I have a feeling that sooner or later, I'll wish I optimised that code.
I have made an unsolicited promise to my editor that I will never ever mention the looming arrival of my kid in the column. It's a rule I'll break eventually, but, well, you've got to exercise some discipline. (Except here, of course, where I can bang on about the topic all the time. Ha!)
I'm not sure why I made this commitment. I think it's because I know at some deep level that my family is not as Universally Fascinating as I am currently being rewired by my own endochrinology to believe. Of course, computers aren't either - but that's okay, because those of us who are deluded into loving them are in a minority. So I still feel I'm catering to an underappreciated taste, which is the next best thing to being tasteful.
The other reason is because no matter how much I write, I'll never be as good at discussing parenthood as my friend Juliet Jones, whose chaotic, mournful, celebratory and hilarious cries for help live on an obscure site in the middle of the Web, instead of the front page of the Women's bit of the Guardian, or wrapped up in a best-selling book, or plastered in mile-high letters at the North Pole, or something.
One of the reasons why I hate columns about parenthood is you just know that the writers are mincing everything to make a good story - convey that they're a good parent. Even the "my life is chaos!" pieces you get in the funny papers are junking the truth for a joke. Juliet's pieces are bone-jarring honest.
Billie is a "lie in bed and yell till someone comes merchant". Olly on the other hand, arrives like some dishevelled traveller carrying his most important possessions (pillow, toy, book) and sobs by the side of the bed. The Zombies to his Witchdoctor influence we rise, make room for him and one or other of us wanders off to find a new place of rest. One of the most bizarre and Kafkaesque stories I heard of nighttime waking was from a guy who did some plumbing work here. He said that every night his child comes into their bedroom, wakes them up and asks them to take him back to bed. Talk about playing with your mind.
The consume.net mailing list folk have spotted a bargain: British branches of PC World are selling the SMC 2632 PCI WiFi Card for £49.95, which is about half the standard price. And, coincidentally, just two-thirds of the monthly subscription for BT's new WiFi hotspot service. BT either have no idea about competitive pricing, or no idea about how to roll out a cheap network. Maybe both.
A random mail from a random someone asking for advice.
Dear Sir, Imlooking for advice, & i went onto the net to seek it, please can you help me? my son had an accident, & i was put in touch with a solicitor...... and it looks like the solicitor might have taken more than their fair share (or at least not explained the process well enough for their client to understand).

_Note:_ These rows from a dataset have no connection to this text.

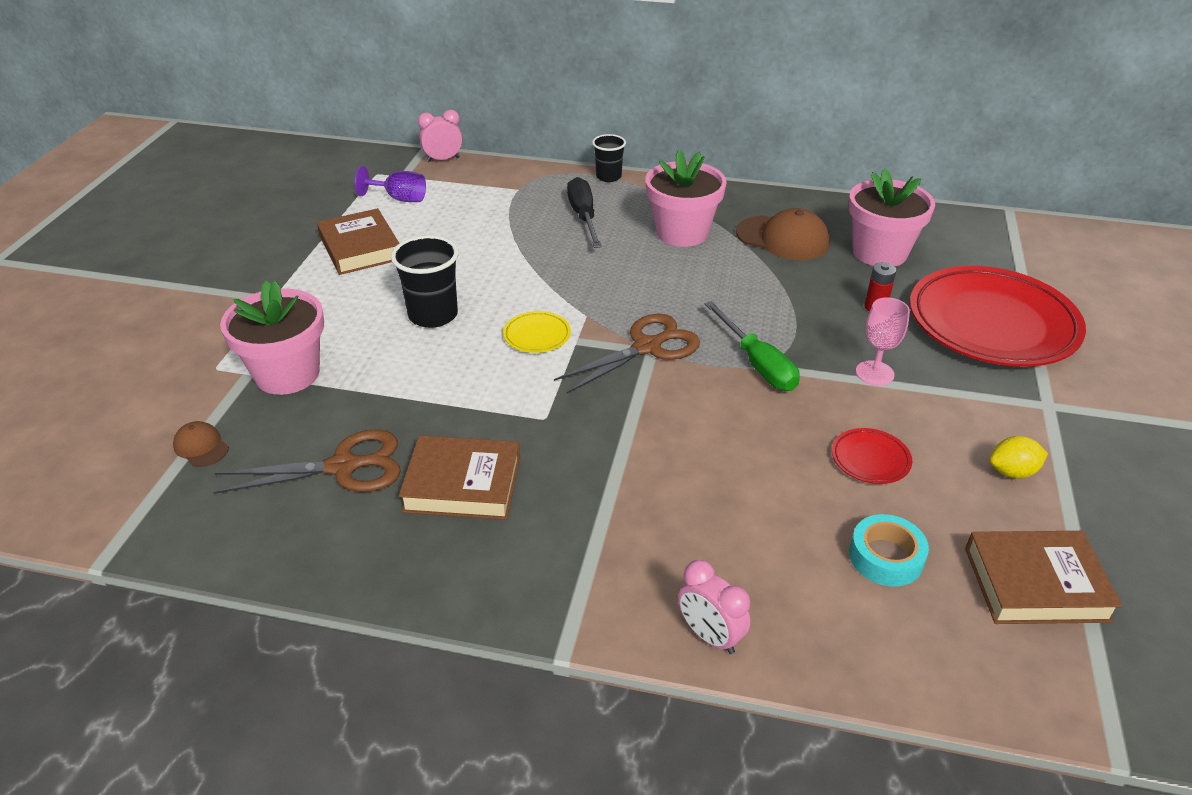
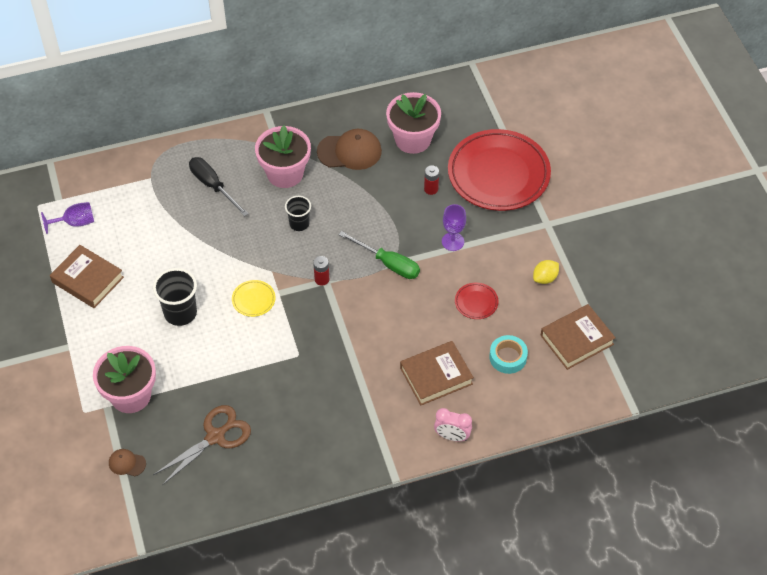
camera: 30 degrees left, 15 degrees up
(443, 159) = (73, 170): pink clock -> none
(462, 484) = (285, 416): brown book -> brown book (436, 376)
(608, 177) = (203, 138): black cup -> black cup (299, 224)
(647, 347) = (322, 279): brown scissors -> red battery
(874, 373) = (452, 241): pink goblet -> purple goblet

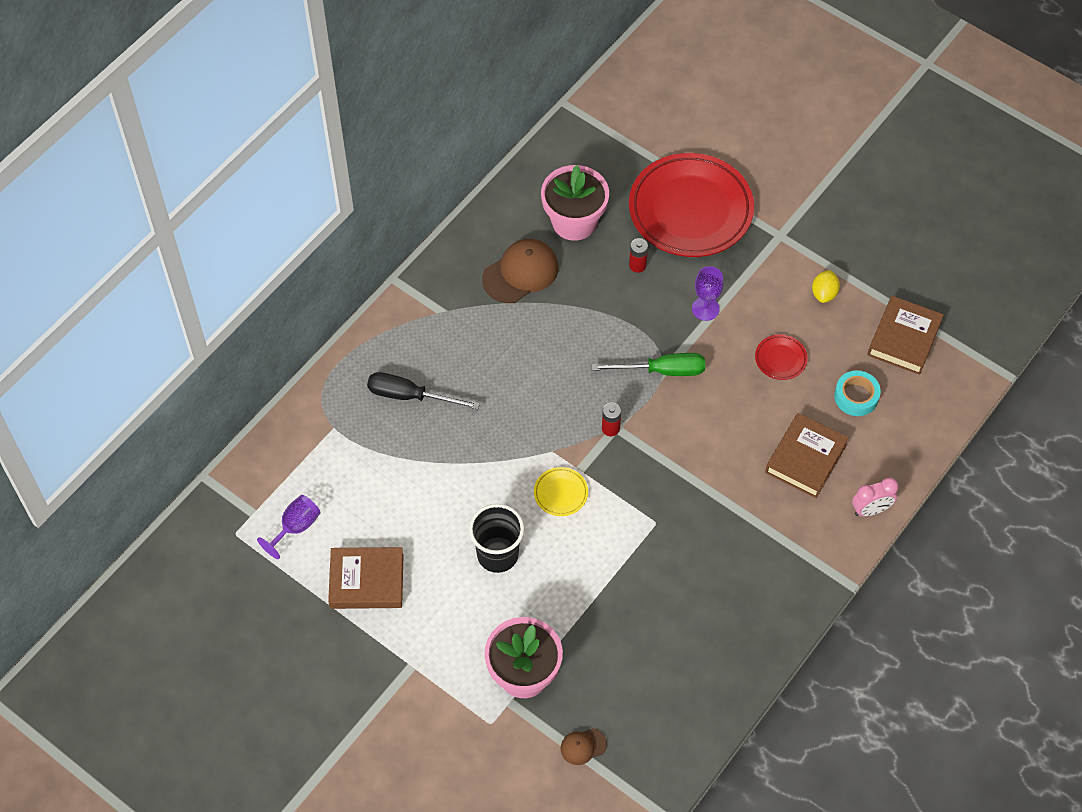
camera: 35 degrees left, 5 degrees up
(215, 436) = (647, 660): brown scissors -> none
(285, 173) = (474, 337): pink flower pot -> none
(299, 224) = (536, 383): black cup -> none

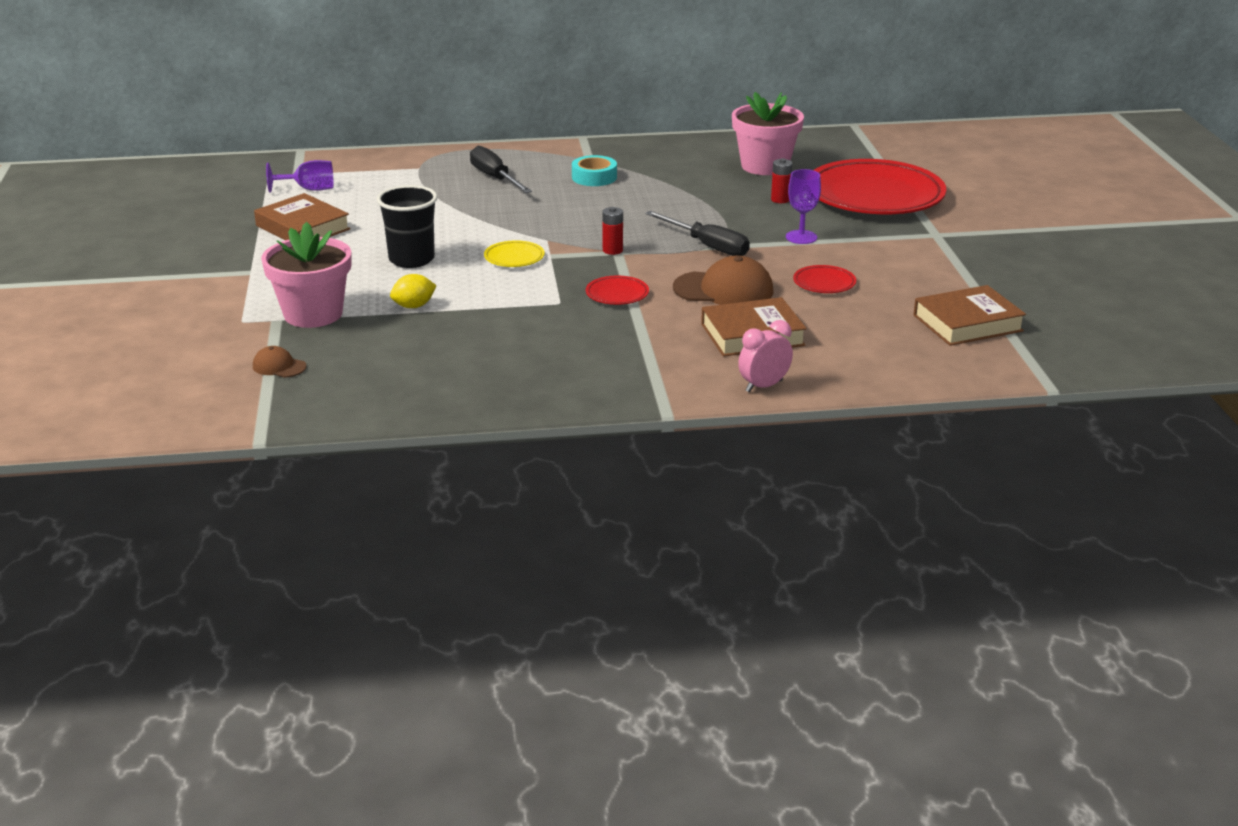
camera: 45 degrees right, 30 degrees down
(521, 273) = (680, 168): brown cap -> brown cap (723, 290)
(662, 371) = (707, 246): green screwdriver -> black screwdriver
(677, 481) = (617, 294): none -> red plate
(824, 293) = (927, 273): yellow lemon -> yellow lemon (414, 306)
(856, 396) = (862, 329): turquoise tape -> turquoise tape (594, 177)
(871, 510) = (763, 386): pink clock -> pink clock turned 120 degrees clockwise

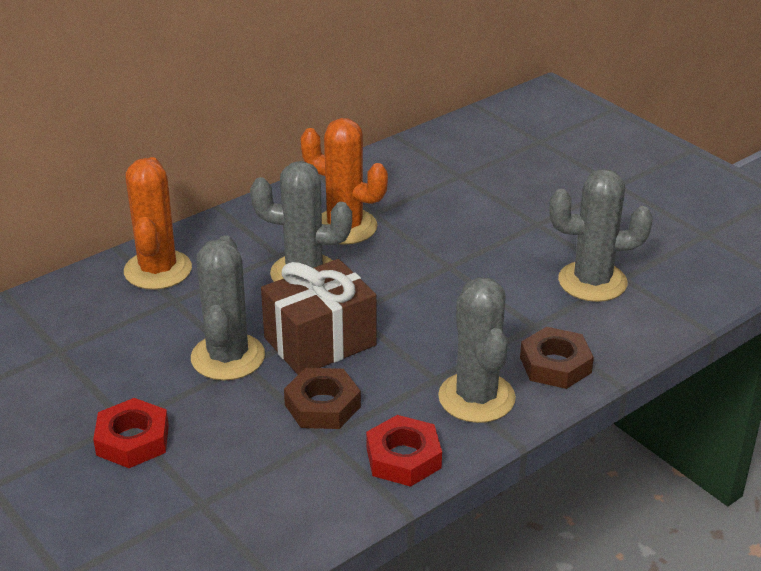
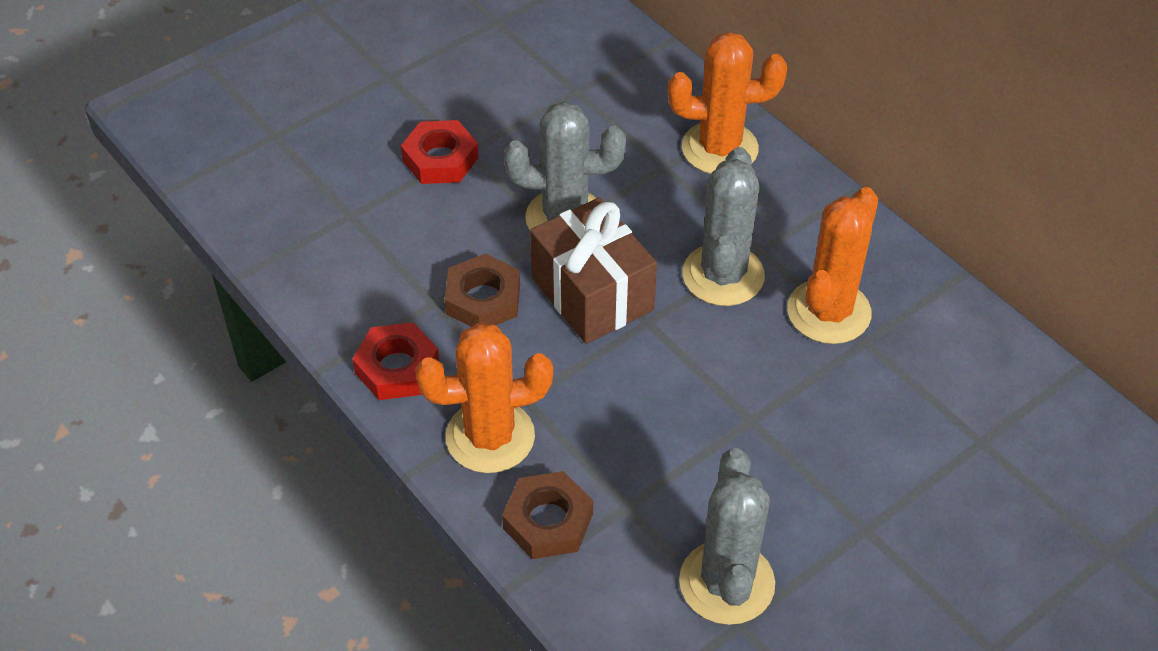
camera: 90 degrees right, 15 degrees up
(476, 397) = (490, 437): grey cactus -> orange cactus

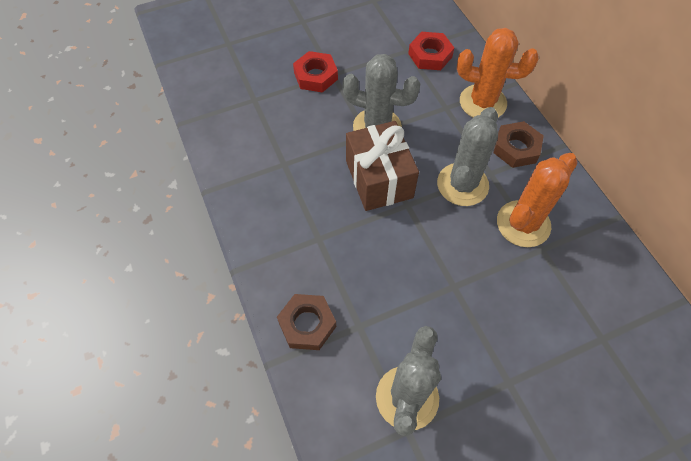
camera: 15 degrees right, 10 degrees up
(397, 368) = (249, 200): red nut -> red nut (430, 55)
(483, 299) = (313, 168): brown nut -> brown nut (516, 148)
(490, 437) = (289, 258): orange cactus -> none

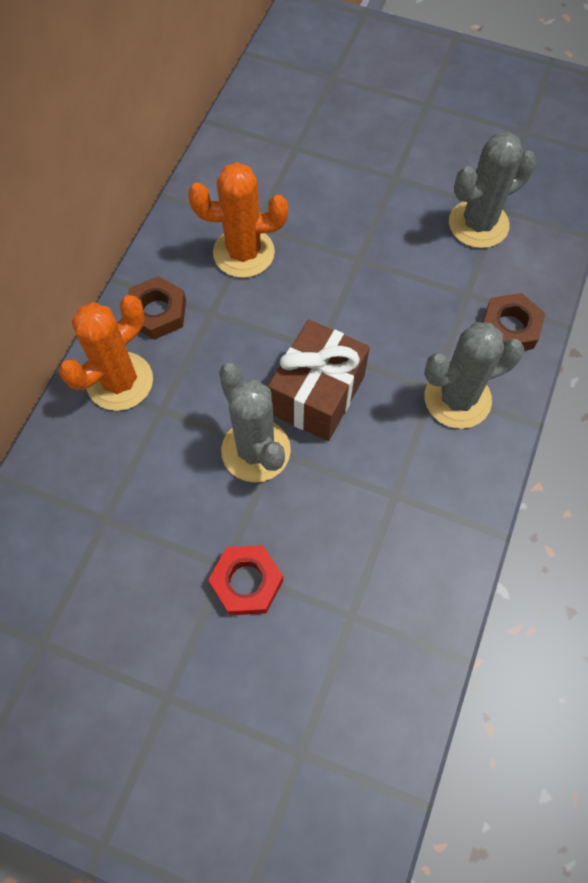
camera: 135 degrees left, 5 degrees up
(430, 55) = (91, 487): red nut -> none
(462, 184) = (249, 324): grey cactus -> grey cactus (457, 399)
(482, 102) = (120, 381): orange cactus -> orange cactus turned 75 degrees clockwise

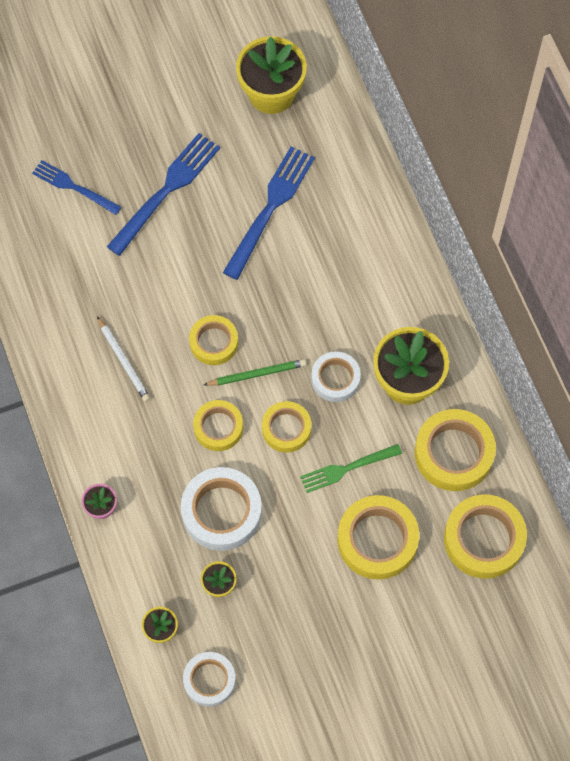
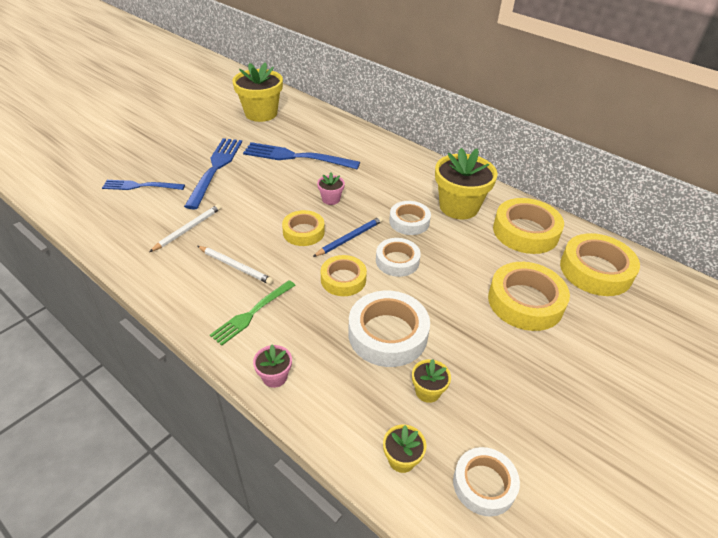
camera: 30 degrees left, 25 degrees down
(98, 284) = (188, 229): none -> white pencil
(257, 374) = (350, 238): green pencil -> blue pencil
(270, 207) = (296, 157): blue fork -> blue fork turned 75 degrees counterclockwise
(270, 303) = (331, 199): none -> pink flower pot
(286, 429) = (397, 261): yellow tape -> white tape
(346, 469) = (462, 267): green fork -> green fork (252, 314)

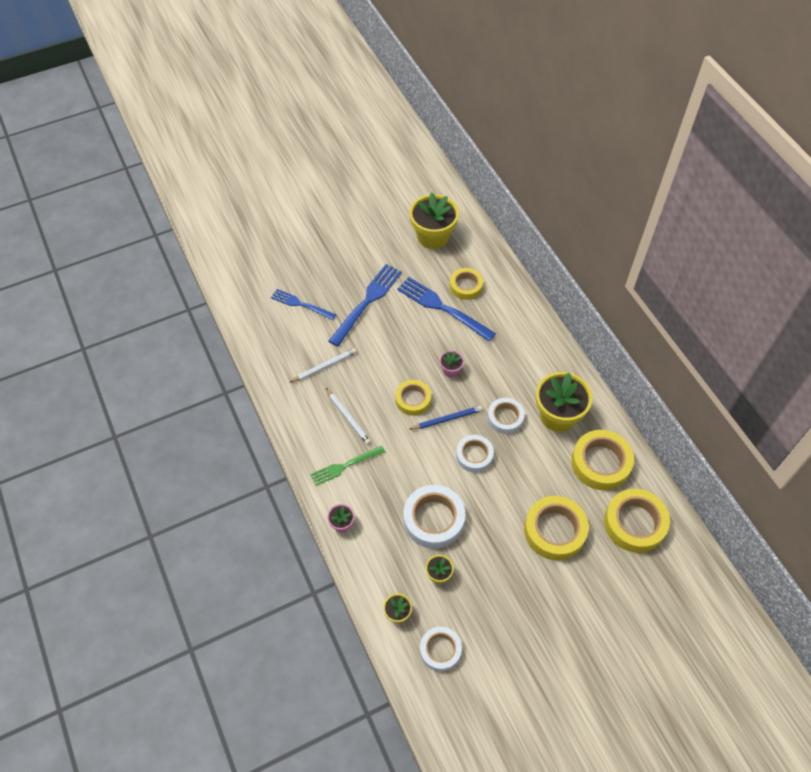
camera: 25 degrees right, 15 degrees up
(343, 279) = (423, 459): yellow tape -> yellow tape (466, 286)

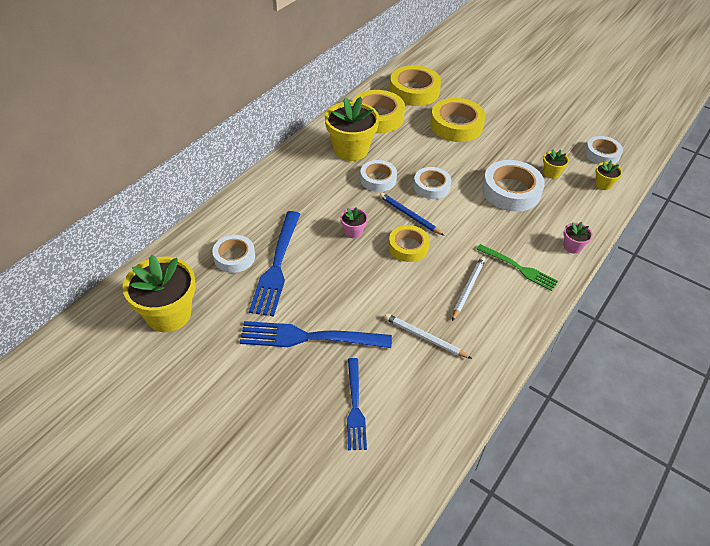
camera: 120 degrees left, 10 degrees down
(466, 286) = (234, 257): yellow tape -> white tape

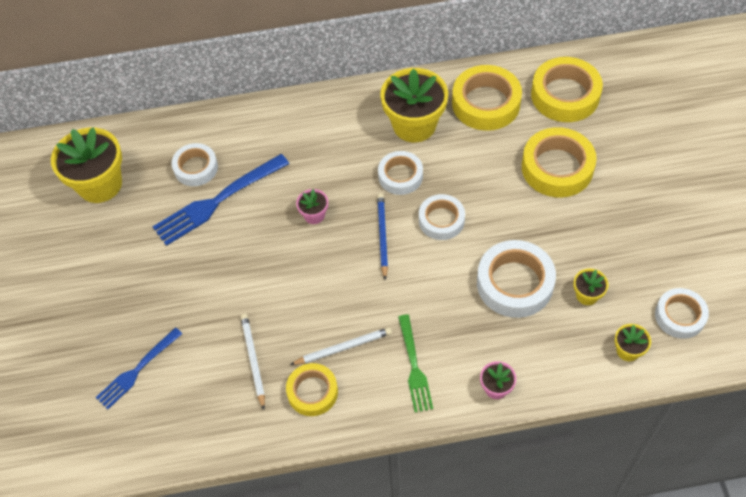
camera: 50 degrees right, 10 degrees up
(308, 337) = (170, 285): blue fork -> none
(408, 247) = (342, 266): yellow tape -> yellow tape (312, 392)

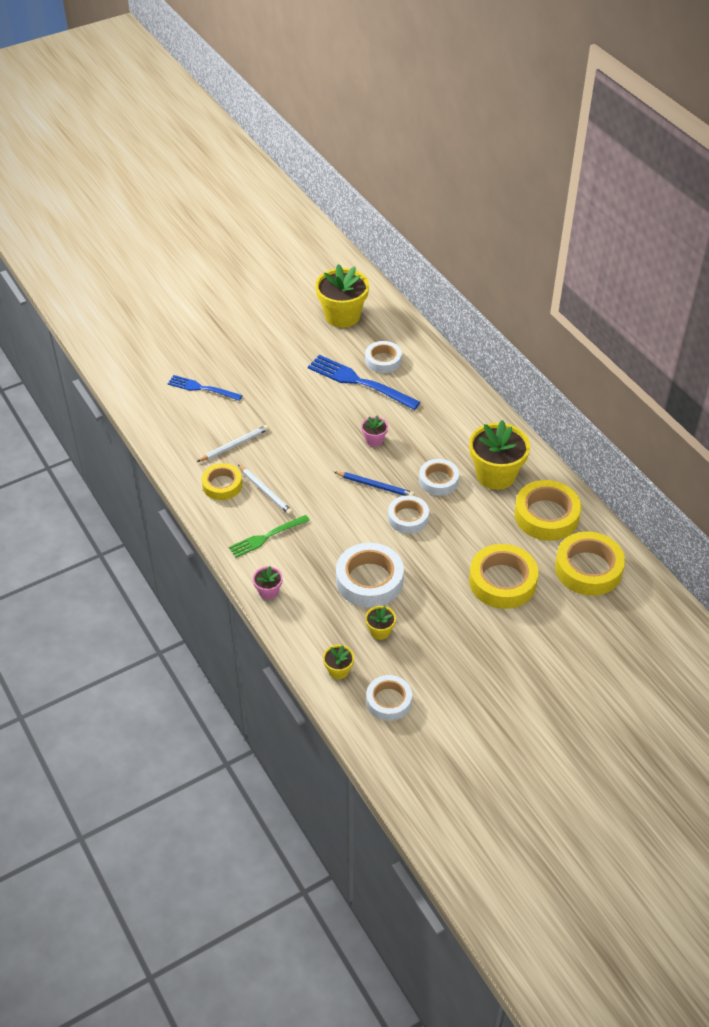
camera: 65 degrees right, 10 degrees down
(382, 236) = (375, 486): blue pencil -> blue pencil turned 45 degrees clockwise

I don't know jack about what to do about this, so I told this man what I would do. I'd find the local Citizens Advice Bureau, and ask them. I googled for a bureau near him, and sent him the URL and phone number.
Mail like this arrives about once every six months. Last time it was a woman in a Pakistani cybercafe asking about her brother. He'd run away to Britain and she hadn't heard from him since. We tracked him down to a prison in the north of England. I found out the address and phone number for her - again not much, but something.
Cory talks about using spare brain-cycles across the planet to solve problems. I think this is the closest I get. Not that my brain-cycles are that precious anyway. I'm wasting them right now, thinking too much about the strangeness of one word: bureau. We don't start bureaux enough these days. We need to start the Distributed Bureau of Investigation.